Question

A capacitor made of two parallel plates each of plate area $A$ and separations $d$ , being charged by an external ac source. How the displacement current inside the capacitor is the same as the current charging the capacitor.

Answer 1

Hint: In order to solve this question you should know the difference between the charging current and the displacement current inside the capacitor. While solving keep in mind that the source that is charging the capacitor is an ac source.

Complete step by step answer:
Here we are given with a parallel plate capacitor of plate area $A$ and separations $d$
This capacitor is charged by an ac source,
So the expression for the electric field or the voltage charging the capacitor is given by,
$E = {E_0}\sin \omega t$
Now the expression for the charge on the capacitor would be given by,
$Q = CE$
As Current is defined as the rate of change of charge that is
$\Rightarrow$ ${I_C} = \dfrac{{dQ}}{{dt}}$
This current ${I_C}$ is the current that is charging the capacitor.
Putting the expression for the charge in the equation of current we get,
$\Rightarrow$ ${I_C} = \dfrac{{d(C{E_o}\sin \omega t)}}{{dt}}$
On differentiating the above expression we get,
$\Rightarrow$ ${I_C} = C{E_o}\omega \cos \omega t$
This is the expression for current that is charging the capacitor.
Now we will find the expression for displacement current,
The displacement current is due to the electric flux between the plates of the capacitor which is given by the expression,
$\Rightarrow$ ${I_D} = {\varepsilon _o}\dfrac{{d{\phi _E}}}{{dt}}$
Here ${\phi _E}$ is the electric flux between the plates of the capacitor.
Now as ${\phi _E} = EA$
Putting this expression of Electric flux in the expression of displacement current we get,
$\Rightarrow$ ${I_D} = {\varepsilon _o}\dfrac{{d(EA)}}{{dt}}$
Electric Field between the plates of the capacitor is given by,
$\Rightarrow$ $E = \dfrac{Q}{{{\varepsilon _o}}}$
Putting this expression for electric field in the expression of displacement current we get,
$\Rightarrow$ ${I_D} = A{\varepsilon _o}\dfrac{{d(\dfrac{Q}{{{\varepsilon _o}A}})}}{{dt}}$
On simplifying this we get,
$\Rightarrow$ ${I_D} = A{\varepsilon _o} \times \dfrac{1}{{{\varepsilon _o}A}}\dfrac{{d(Q)}}{{dt}}$
As $I = \dfrac{{dQ}}{{dt}}$ so we have,
$\Rightarrow$ ${I_D} = C{E_o}\omega \cos \omega t$
As this expression is the same as the charging current.
Hence, we can say that the displacement current inside the capacitor is the same as the current charging the capacitor.

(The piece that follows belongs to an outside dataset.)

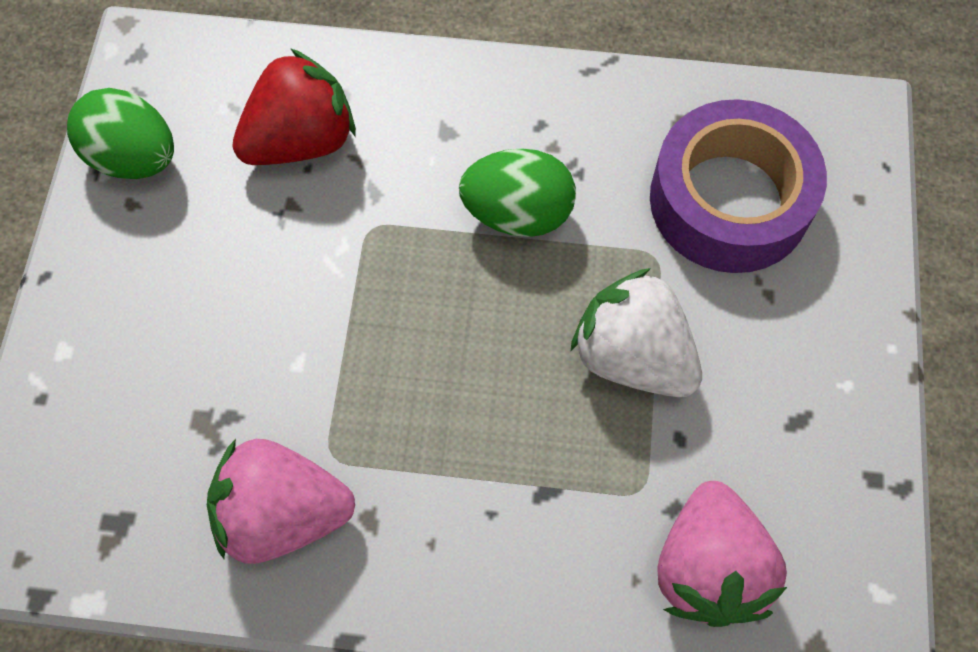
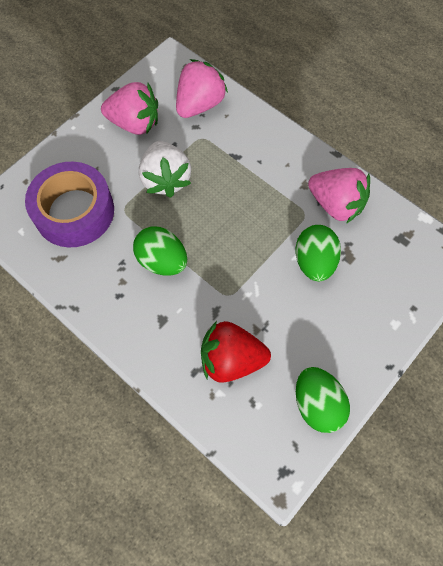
camera: 145 degrees left, 0 degrees up
none -> pink strawberry [101,82,158,135]
none -> green egg [295,225,341,282]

Note: In a capacitor, there is always a displacement current and never a conduction under the normal conditions. Conduction current is due to the flow of electrons in a circuit while displacement current is due to the time-varying electric field. In conduction current electrons actually move, while in displacement current no charge carriers are involved.